### [EXERCISE INSTRUCTIONS]
1 - According to the page text, which studio made a video explaining raycasting in the context of rendering?
2 - Write out the page text from "In the past" to "in most cases.", swapping "technique" for "approach".

### [PAGE TEXT]

════════════════════

Raycasting is a very important concept to understand in computer graphics. Basically raycasting is like aiming a laser pointer along a vector and seeing if the beam hits something. Disney Studios made a great video that explains raycasting in the context of rendering https://www.youtube.com/watch?v=frLwRLS_ZR0.
In the past I have used cMuscleKeepOut nodes to cast rays to see if they collide with a nurbs surface or mesh. This is a decent technique and is the only technique that works with meshes without requiring you to use the Maya API, but there is an easier technique that works in most cases.
Here's an example. I have a joint segment and a curve (the yellow one). I want to figure out what point on the curve the joint segment needs to aim at. We can't just use a nearestPointOnCurve node to find the point on the curve that is closest to the tip of the joint segment. The result from this method is the red locator (clearly not the right result). Instead we are going to create a curve along the joint segment, extend it, and then see where it intersects the yellow curve.

════════════════════

Collected data entries
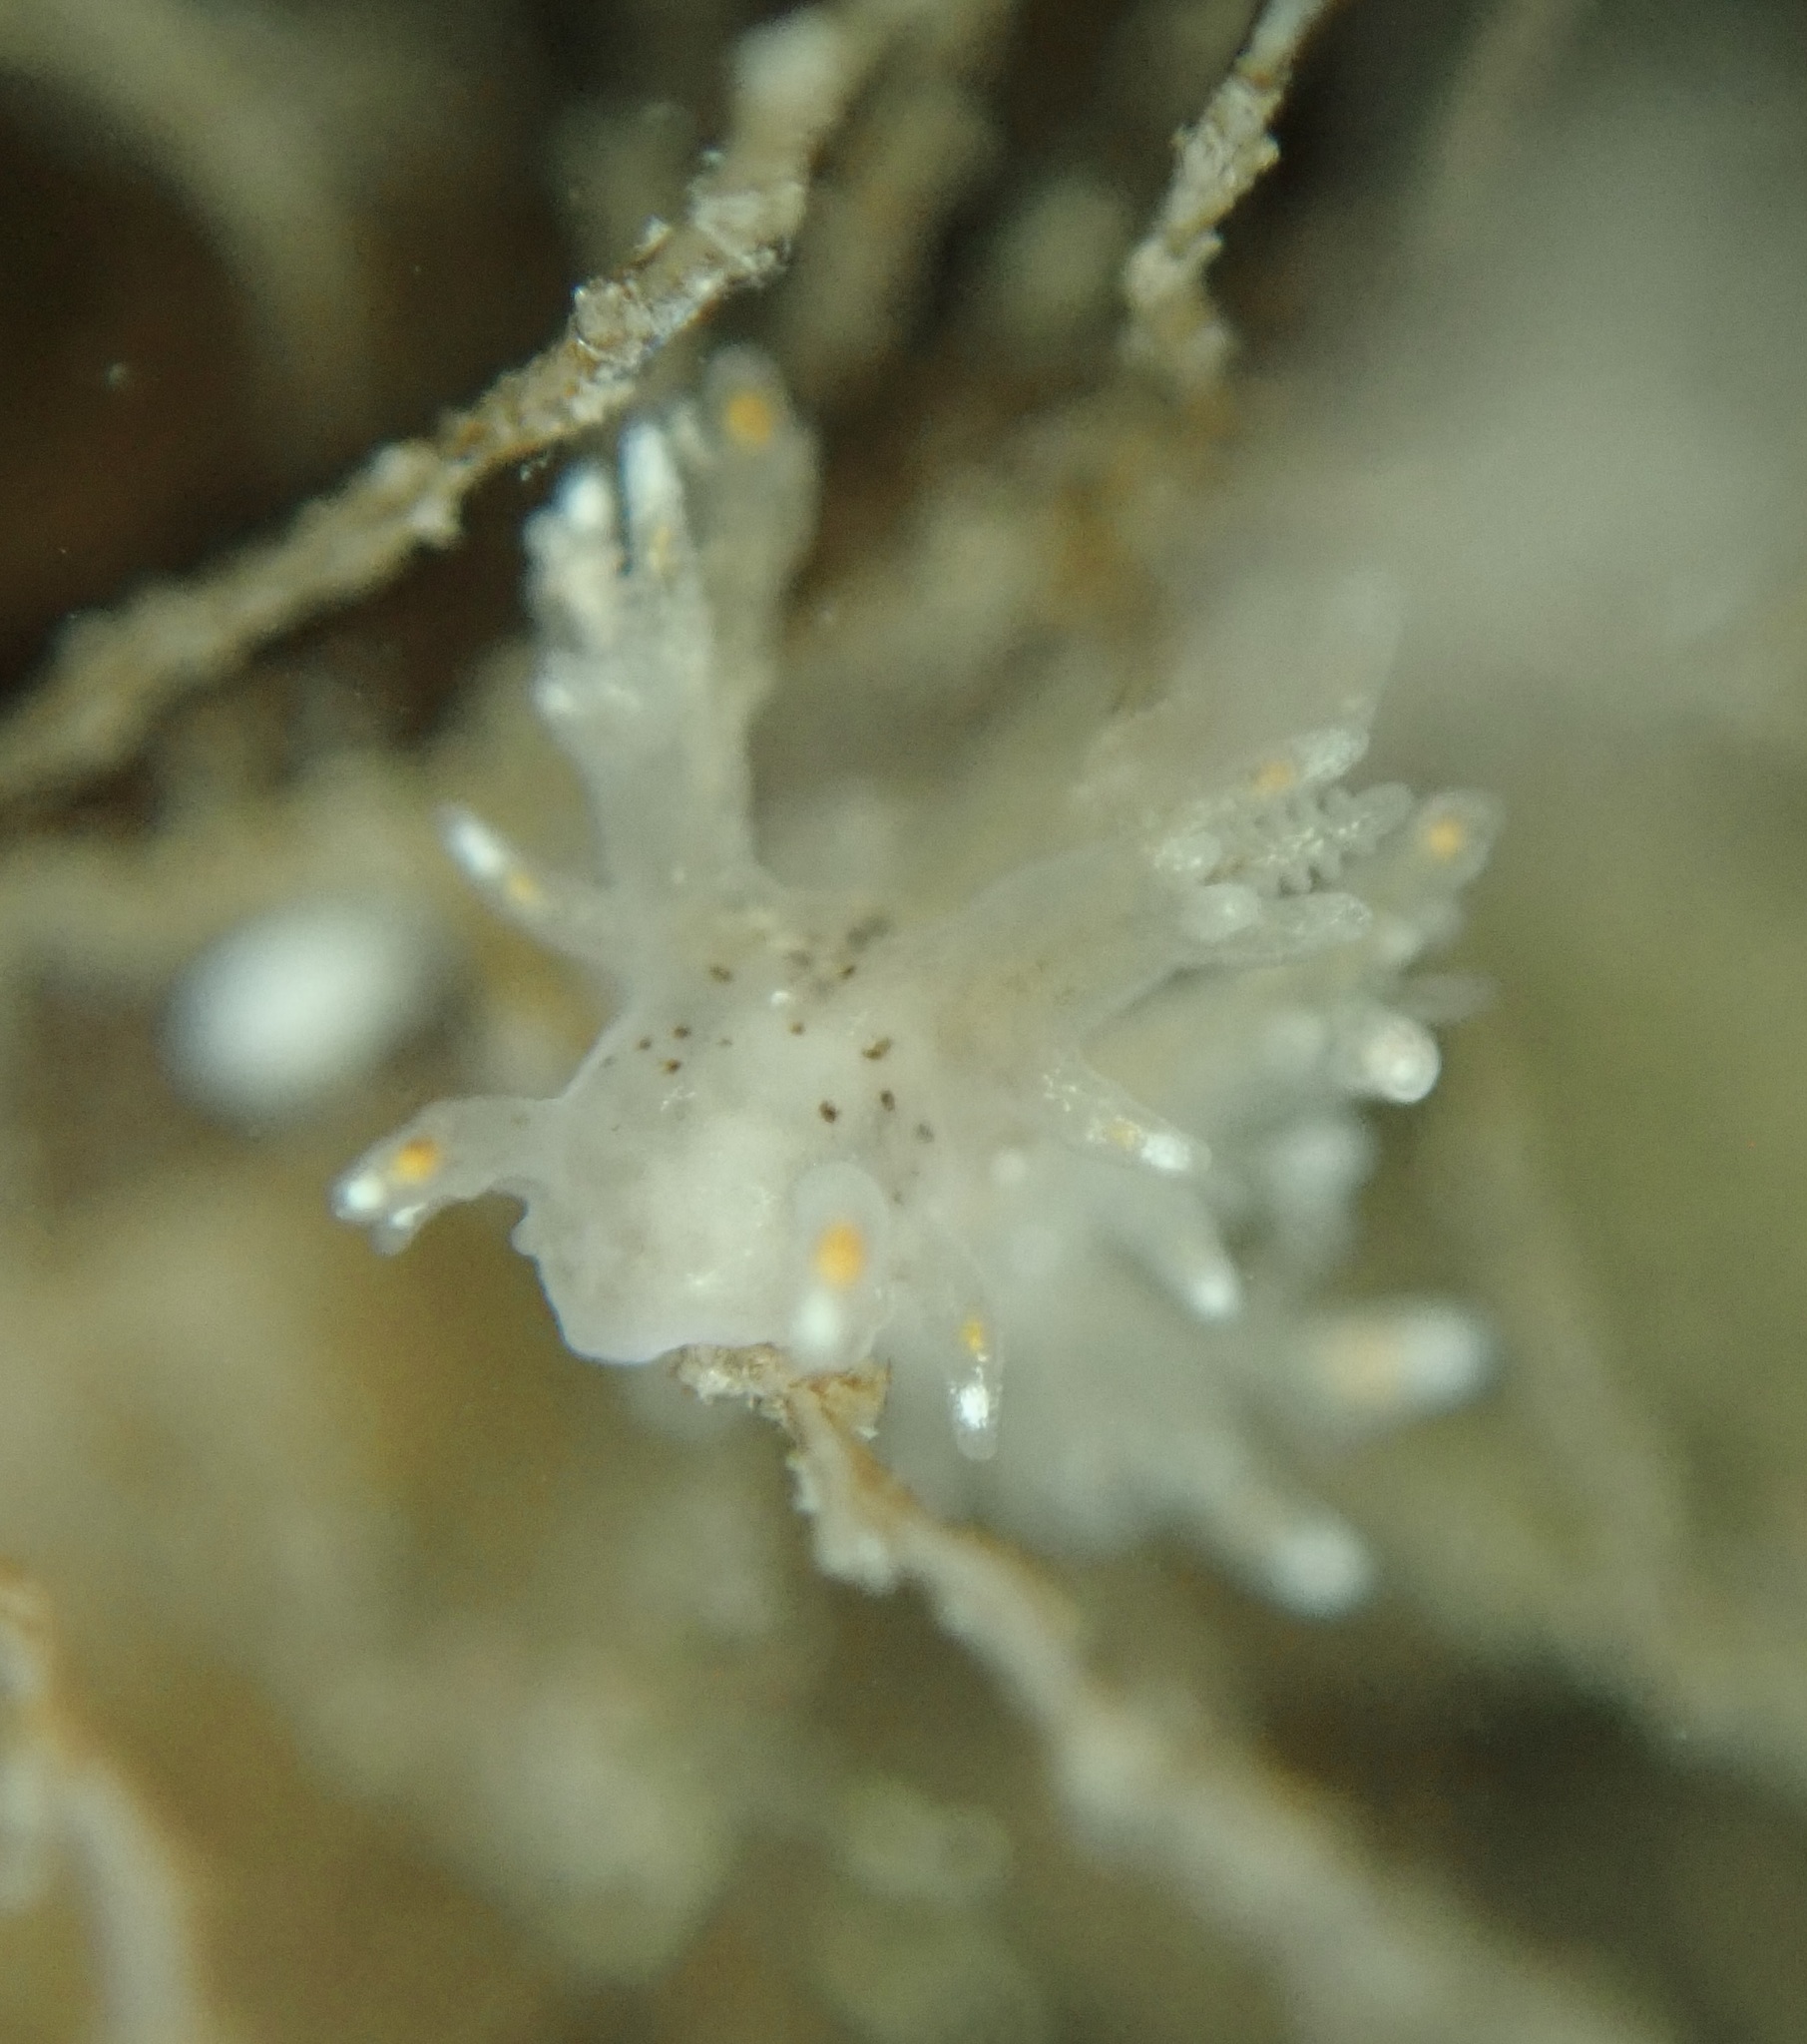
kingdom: Animalia
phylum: Mollusca
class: Gastropoda
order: Nudibranchia
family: Dendronotidae
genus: Dendronotus
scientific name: Dendronotus iris
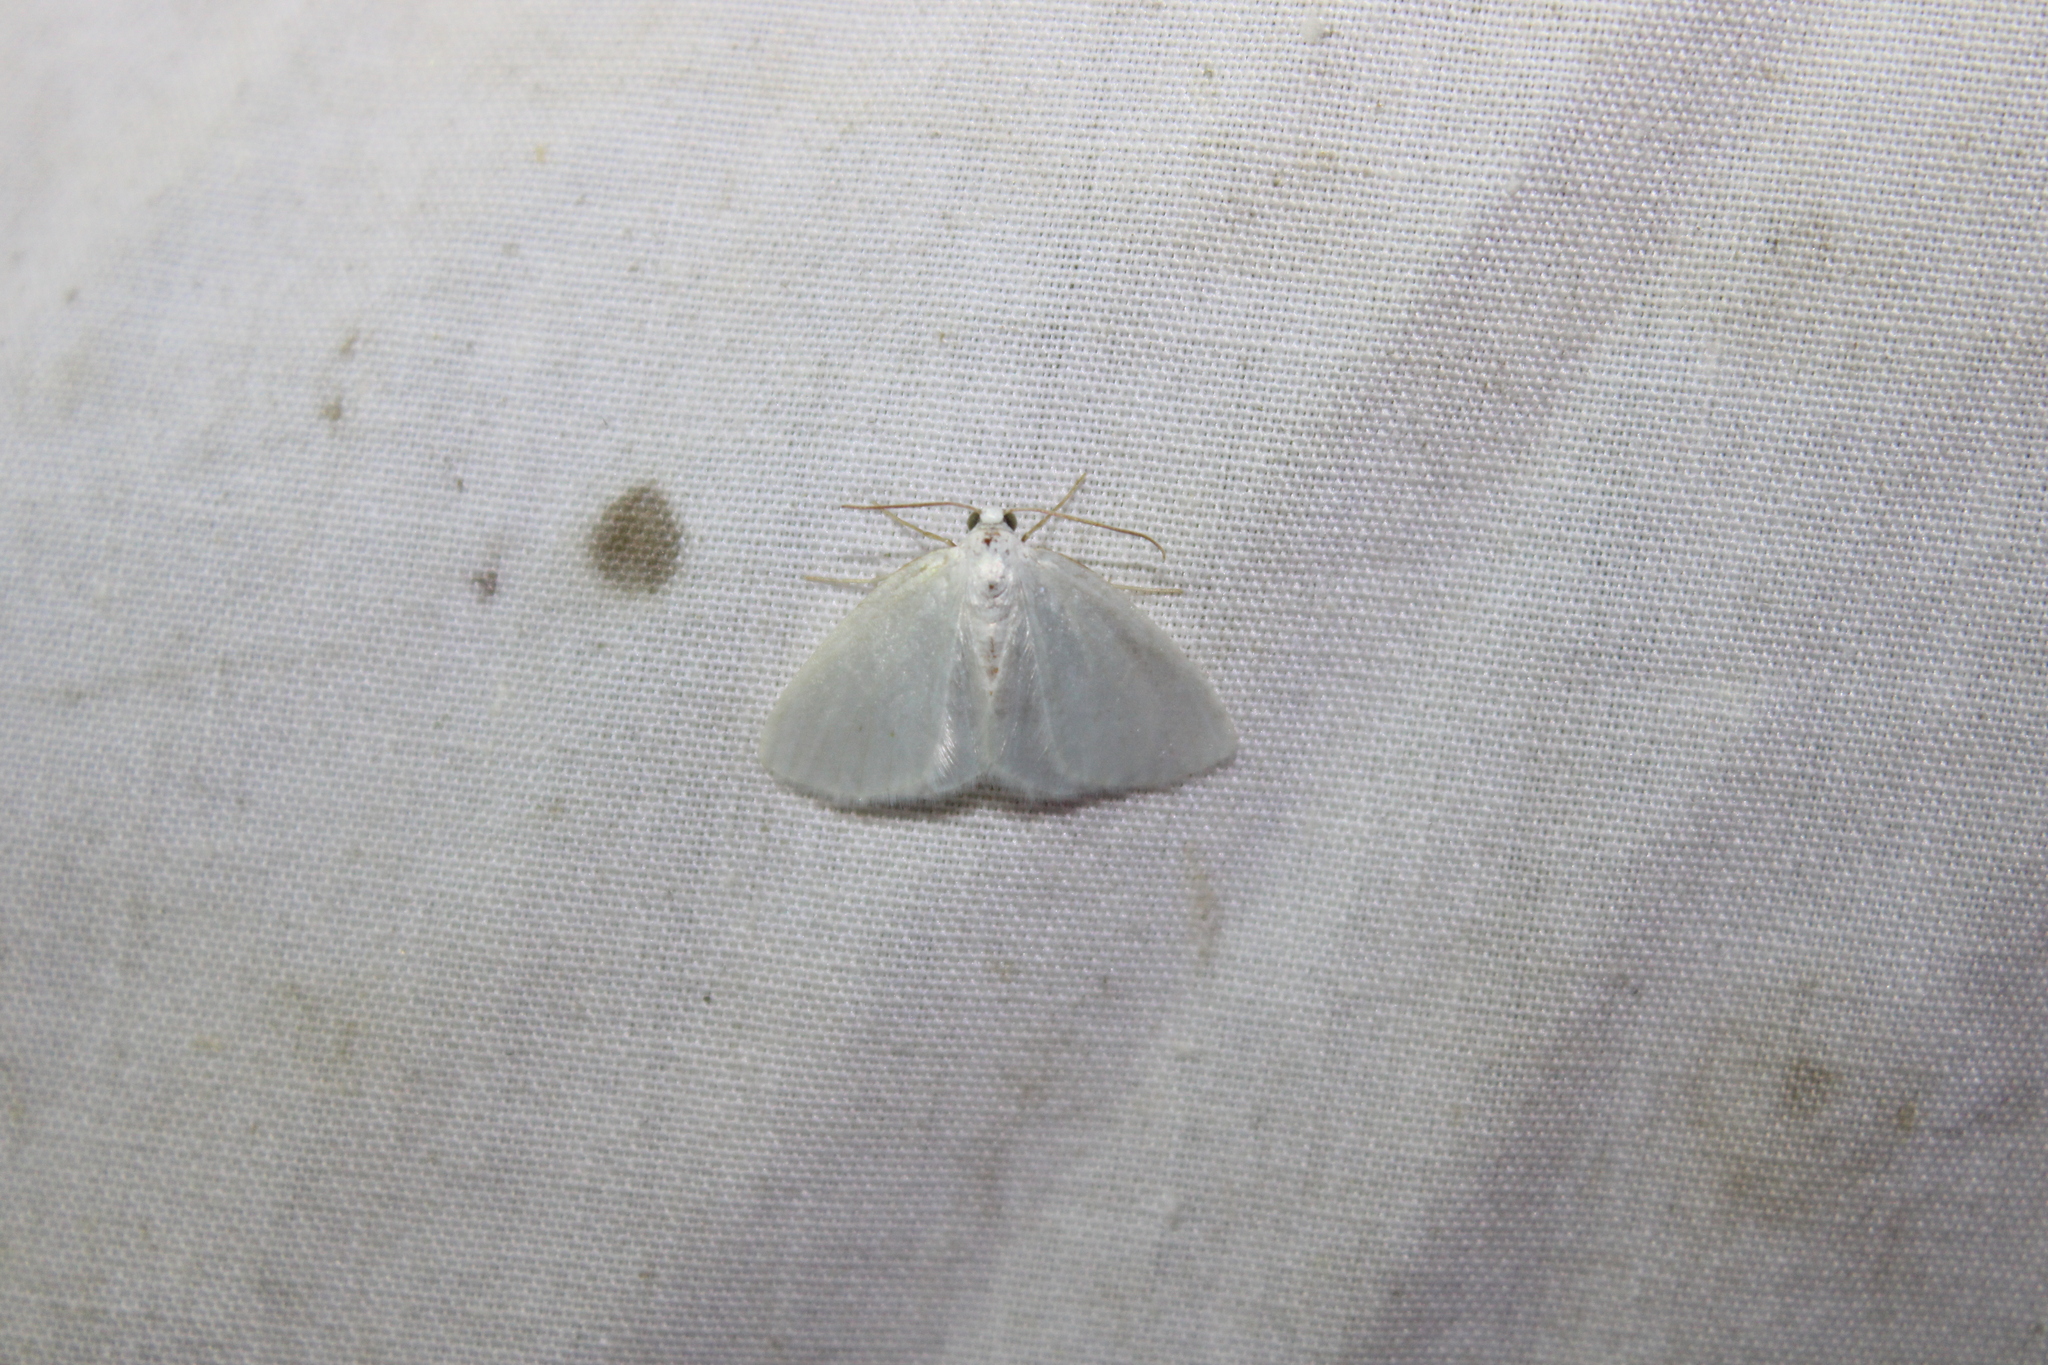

════════════════════

### [LIST OF SOLUTIONS]
1 - Disney Studios made the video.

2 -
In the past I have used cMuscleKeepOut nodes to cast rays to see if they collide with a nurbs surface or mesh. This is a decent approach and is the only approach that works with meshes without requiring you to use the Maya API, but there is an easier approach that works in most cases.